As an example, if a network is tasked with identifying whether an image is a dog, cat, or horse, it would compare parts of the image to prototypes of important parts of each animal and use this information to make a prediction. A paper on this work: “This looks like that: deep learning for interpretable image recognition,” was recently featured in an episode of the “Data Science at Home” podcast. A previous paper, “Deep Learning for Case-Based Reasoning through Prototypes: A Neural Network that Explains Its Predictions,” used entire images as prototypes, rather than parts.
The other area the research team is investigating is BRLs, which are less-complicated, one-sided decision trees that are suitable for tabular data and often as accurate as other models. BRLs are made of a sequence of conditional statements that naturally form an interpretable model. For example, if blood pressure is high, then risk of heart disease is high. Su and colleagues are using properties of BRLs to enable users to indicate which features are important for a prediction. They are also developing interactive BRLs, which can be adapted immediately when new data arrive rather than recalibrated from scratch on an ever-growing dataset.
Stephanie Carnell, a graduate student from the University of Florida and a summer intern in the Informatics and Decision Support Group, is applying the interactive BRLs from the AIM program to a project to help medical students become better at interviewing and diagnosing patients.
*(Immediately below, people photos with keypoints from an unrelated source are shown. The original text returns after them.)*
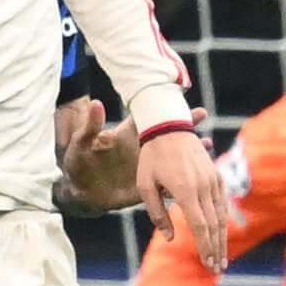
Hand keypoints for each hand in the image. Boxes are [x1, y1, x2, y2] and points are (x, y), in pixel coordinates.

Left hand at [58, 98, 209, 213]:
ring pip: (171, 157)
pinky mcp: (148, 186)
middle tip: (200, 113)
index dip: (162, 108)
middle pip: (165, 134)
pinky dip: (183, 177)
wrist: (80, 189)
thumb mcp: (80, 144)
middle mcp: (140, 148)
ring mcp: (146, 167)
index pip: (147, 117)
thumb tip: (96, 103)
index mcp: (126, 135)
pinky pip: (170, 181)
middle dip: (183, 125)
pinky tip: (197, 174)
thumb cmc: (78, 164)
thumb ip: (90, 126)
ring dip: (188, 150)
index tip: (174, 97)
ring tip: (208, 143)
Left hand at [135, 128, 229, 271]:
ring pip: (221, 215)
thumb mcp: (146, 186)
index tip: (207, 264)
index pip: (200, 226)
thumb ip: (157, 214)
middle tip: (217, 269)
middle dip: (216, 249)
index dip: (205, 247)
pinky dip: (223, 221)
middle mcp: (204, 187)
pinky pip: (222, 202)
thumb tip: (169, 238)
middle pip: (214, 225)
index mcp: (186, 191)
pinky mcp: (215, 175)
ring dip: (222, 238)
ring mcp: (213, 180)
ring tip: (221, 257)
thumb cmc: (151, 157)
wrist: (168, 126)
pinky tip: (222, 234)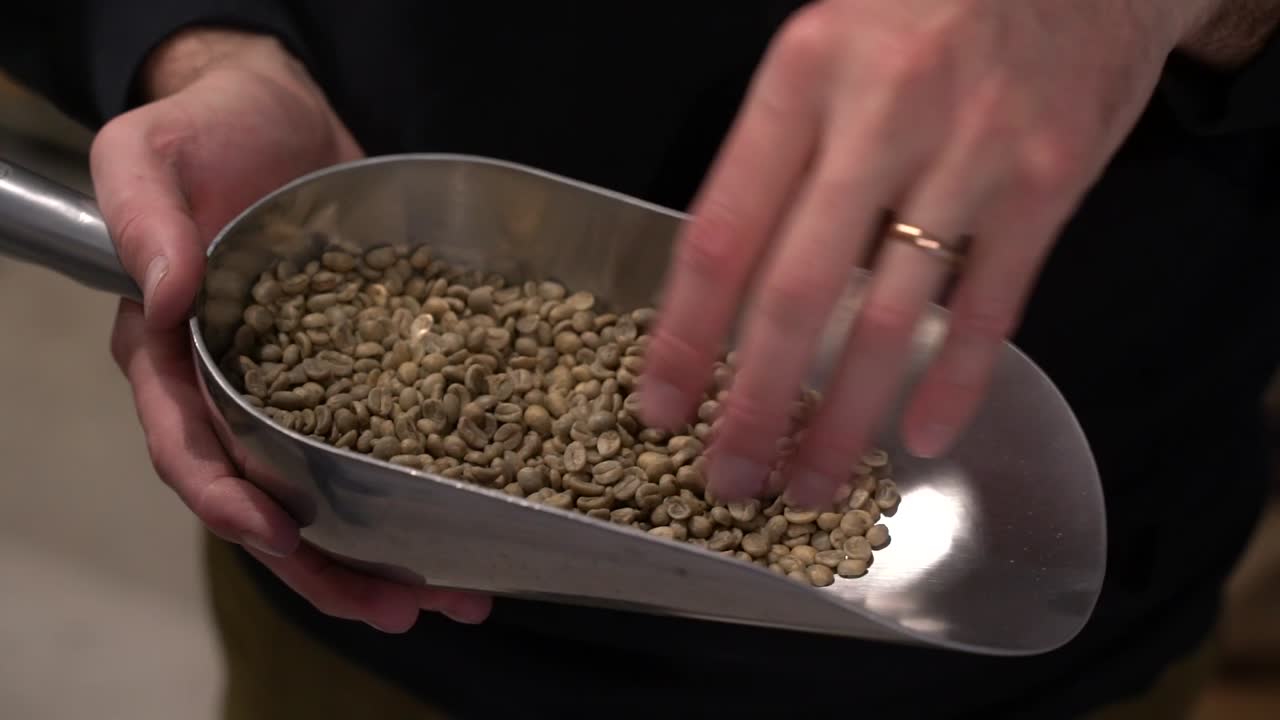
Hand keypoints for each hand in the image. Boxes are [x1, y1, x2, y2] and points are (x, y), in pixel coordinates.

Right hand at [95, 28, 489, 629]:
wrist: (278, 111)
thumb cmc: (207, 126)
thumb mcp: (151, 152)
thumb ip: (145, 217)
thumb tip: (162, 297)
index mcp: (168, 354)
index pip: (188, 447)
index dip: (230, 500)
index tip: (282, 536)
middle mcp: (231, 388)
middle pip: (269, 500)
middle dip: (327, 565)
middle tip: (397, 608)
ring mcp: (297, 385)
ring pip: (332, 489)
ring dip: (386, 549)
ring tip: (454, 596)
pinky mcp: (357, 368)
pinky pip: (384, 438)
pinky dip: (422, 483)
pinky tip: (475, 517)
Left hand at [641, 0, 1220, 505]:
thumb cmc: (931, 4)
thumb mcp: (828, 46)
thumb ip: (779, 150)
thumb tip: (725, 279)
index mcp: (803, 77)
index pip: (720, 233)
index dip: (683, 334)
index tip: (661, 405)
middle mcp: (881, 117)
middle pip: (796, 295)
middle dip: (755, 404)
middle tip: (729, 477)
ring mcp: (971, 155)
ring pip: (889, 320)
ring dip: (844, 419)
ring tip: (809, 485)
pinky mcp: (1047, 185)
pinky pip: (992, 307)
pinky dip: (956, 382)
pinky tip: (919, 438)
Currently, medical students practice these skills by interviewing virtual patients and receiving a score on how much important diagnostic information they were able to uncover. But the score does not include an explanation of what, precisely, in the interview the students did to achieve their score. The AIM project hopes to change this.
“I can imagine that most medical students are pretty frustrated to receive a prediction regarding success without some concrete reason why,” Carnell says. “The rule lists generated by AIM should be an ideal method for giving the students data-driven, understandable feedback.”
The AIM program is part of ongoing research at the laboratory in human-systems engineering — or the practice of designing systems that are more compatible with how people think and function, such as understandable, rather than obscure, algorithms.
“The laboratory has the opportunity to be a global leader in bringing humans and technology together,” says Hayley Reynolds, assistant leader of the Informatics and Decision Support Group. “We’re on the cusp of huge advancements.”
Melva James is another technical staff member in the Informatics and Decision Support Group involved in the AIM project. “We at the laboratory have developed Python implementations of both BRL and interactive BRLs,” she says. “[We] are concurrently testing the output of the BRL and interactive BRL implementations on different operating systems and hardware platforms to establish portability and reproducibility. We are also identifying additional practical applications of these algorithms.”
Su explains: “We’re hoping to build a new strategic capability for the laboratory — machine learning algorithms that people trust because they understand them.”